La visione politica attuale di Trump, strumentale o convinta che sia, è più eversiva che conservatrice. E infatti il suo obiettivo è quello di ridimensionare regole e Istituzioni internazionali fino ad annullarle. Non solo l’Organizzazione mondiale del Commercio ma L’Organizzazione Mondiale della Sanità, l’Unesco, i Patti sul clima e persino l’ONU con la Corte di Giustizia. 

Quello che sta andando in frantumi è l’ordine internazionale uscito dalla seconda Guerra Mondiale, per la precisione sta andando in crisi la versione liberale e neoliberista che ha assunto l’ordine internazionale dopo il crollo del Muro di Berlino.  

Trump è il killer finale e il suo obiettivo è quello di sostituire l’ONU con un nuovo feudalesimo tecnocratico e gerarchico. Invece occorrerebbe rilanciare e riformare l’ONU, democratizzarla su misura di un mondo in grande trasformazione.

Questo l’errore di fondo di Trump e degli autocrati emergenti, ma errore voluto e perseguito con determinazione perché questo favorisce ed esalta l’arbitrio del più forte, rende possibile la prepotenza senza limiti di Netanyahu nei confronti di Gaza, rende possibile l’intesa con Putin perché sia Trump che Putin si sentono al di sopra di ogni legge, sostenitori del potere personale ed oligarchico, superuomini.   

Però una cosa positiva Trump la sta facendo, magari per fini poco nobili e tornaconti personali: forzare per giungere ad un negoziato e almeno ad un cessate il fuoco tra Russia ed Ucraina. Meglio se al posto di una semplice tregua si arrivasse ad un accordo definito anche sulla ripartizione dei territori contesi.

La guerra ha già causato complessivamente oltre un milione di morti. La responsabilità dell’invasione è certamente del regime di Putin e infatti la Corte penale Internazionale ha chiesto di mandarlo a processo all’Aja. Ma anche l’Unione Europea ha le sue belle responsabilità nel non aver seriamente realizzato gli accordi di autonomia per il Donbass previsti già nel 2014 da Minsk uno e Minsk due.

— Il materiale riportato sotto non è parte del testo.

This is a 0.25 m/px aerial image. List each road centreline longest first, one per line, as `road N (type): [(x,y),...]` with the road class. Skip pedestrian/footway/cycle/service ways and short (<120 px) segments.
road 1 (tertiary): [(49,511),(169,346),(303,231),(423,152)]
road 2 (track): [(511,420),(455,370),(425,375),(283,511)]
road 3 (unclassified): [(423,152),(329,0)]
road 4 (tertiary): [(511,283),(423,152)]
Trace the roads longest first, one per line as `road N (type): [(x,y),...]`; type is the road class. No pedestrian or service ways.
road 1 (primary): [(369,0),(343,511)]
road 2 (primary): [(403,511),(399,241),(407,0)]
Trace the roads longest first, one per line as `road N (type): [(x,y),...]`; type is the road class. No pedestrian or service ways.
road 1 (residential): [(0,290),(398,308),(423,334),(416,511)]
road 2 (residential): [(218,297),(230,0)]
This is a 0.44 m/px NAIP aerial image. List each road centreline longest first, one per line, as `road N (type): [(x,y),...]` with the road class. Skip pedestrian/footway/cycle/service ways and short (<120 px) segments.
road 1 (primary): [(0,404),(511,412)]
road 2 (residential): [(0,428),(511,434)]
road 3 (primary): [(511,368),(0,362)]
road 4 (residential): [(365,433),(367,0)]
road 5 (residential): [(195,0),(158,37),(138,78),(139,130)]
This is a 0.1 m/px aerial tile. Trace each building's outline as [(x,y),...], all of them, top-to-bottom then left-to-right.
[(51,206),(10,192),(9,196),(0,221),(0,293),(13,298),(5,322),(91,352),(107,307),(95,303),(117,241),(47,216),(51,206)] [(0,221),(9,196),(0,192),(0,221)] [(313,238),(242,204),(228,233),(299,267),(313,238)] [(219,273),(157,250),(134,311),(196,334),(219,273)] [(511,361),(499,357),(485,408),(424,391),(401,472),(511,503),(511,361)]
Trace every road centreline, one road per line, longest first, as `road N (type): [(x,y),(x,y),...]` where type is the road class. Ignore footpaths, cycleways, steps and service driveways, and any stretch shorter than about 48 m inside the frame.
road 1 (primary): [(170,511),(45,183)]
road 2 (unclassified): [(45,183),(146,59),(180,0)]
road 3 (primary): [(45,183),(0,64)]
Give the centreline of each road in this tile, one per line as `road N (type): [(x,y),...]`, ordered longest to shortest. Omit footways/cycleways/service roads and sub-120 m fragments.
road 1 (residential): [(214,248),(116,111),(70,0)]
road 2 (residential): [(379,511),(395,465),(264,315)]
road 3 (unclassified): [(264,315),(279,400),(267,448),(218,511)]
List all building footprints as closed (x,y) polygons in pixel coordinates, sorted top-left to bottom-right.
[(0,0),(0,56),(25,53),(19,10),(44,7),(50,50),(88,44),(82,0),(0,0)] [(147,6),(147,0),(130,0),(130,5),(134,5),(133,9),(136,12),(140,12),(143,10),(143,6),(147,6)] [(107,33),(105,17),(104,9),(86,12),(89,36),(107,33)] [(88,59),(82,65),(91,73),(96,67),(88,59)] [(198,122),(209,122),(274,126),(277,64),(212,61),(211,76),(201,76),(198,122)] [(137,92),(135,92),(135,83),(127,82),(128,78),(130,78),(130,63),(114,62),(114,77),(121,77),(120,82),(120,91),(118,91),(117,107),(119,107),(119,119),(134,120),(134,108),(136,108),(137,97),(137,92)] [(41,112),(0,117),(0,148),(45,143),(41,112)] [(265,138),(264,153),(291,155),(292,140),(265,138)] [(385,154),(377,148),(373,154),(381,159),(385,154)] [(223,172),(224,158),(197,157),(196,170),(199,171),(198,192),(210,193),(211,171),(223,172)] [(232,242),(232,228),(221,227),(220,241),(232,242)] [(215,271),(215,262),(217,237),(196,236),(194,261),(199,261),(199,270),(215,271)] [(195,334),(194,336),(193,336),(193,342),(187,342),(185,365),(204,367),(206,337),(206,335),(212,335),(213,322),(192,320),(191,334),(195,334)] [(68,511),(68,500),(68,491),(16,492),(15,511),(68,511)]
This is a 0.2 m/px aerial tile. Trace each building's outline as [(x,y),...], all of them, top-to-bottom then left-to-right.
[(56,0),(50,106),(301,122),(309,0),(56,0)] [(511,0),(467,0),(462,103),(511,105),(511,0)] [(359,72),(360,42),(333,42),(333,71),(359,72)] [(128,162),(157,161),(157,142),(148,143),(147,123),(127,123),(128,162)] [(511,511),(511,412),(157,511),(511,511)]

Per non parlare dell’”abbaiare della Nato giunta ai confini della Russia”, come si espresse papa Francesco. Il paradosso è che la più recalcitrante a favorire i negoziati è proprio l’Unione Europea, quando doveva essere l’Unione Europea a promuovere già da tempo iniziative diplomatiche per la soluzione politica del conflitto. 

A dimostrazione che viviamo in un mondo alla rovescia, dobbiamo constatare che oggi è l’Unione Europea e non gli Stati Uniti a voler prolungare il conflitto con la Russia “fino alla vittoria” (sic), a pretendere solo un cessate il fuoco per prendere tempo e riarmare ancora di più i poveri soldati ucraini.

Anche questa partita fa parte di quella resa dei conti globale e regionale di cui noi rischiamo di essere spettatori e future vittime, augurandoci che i rinascenti e bellicosi nazionalismi non ci portino al “suicidio dell’Europa”.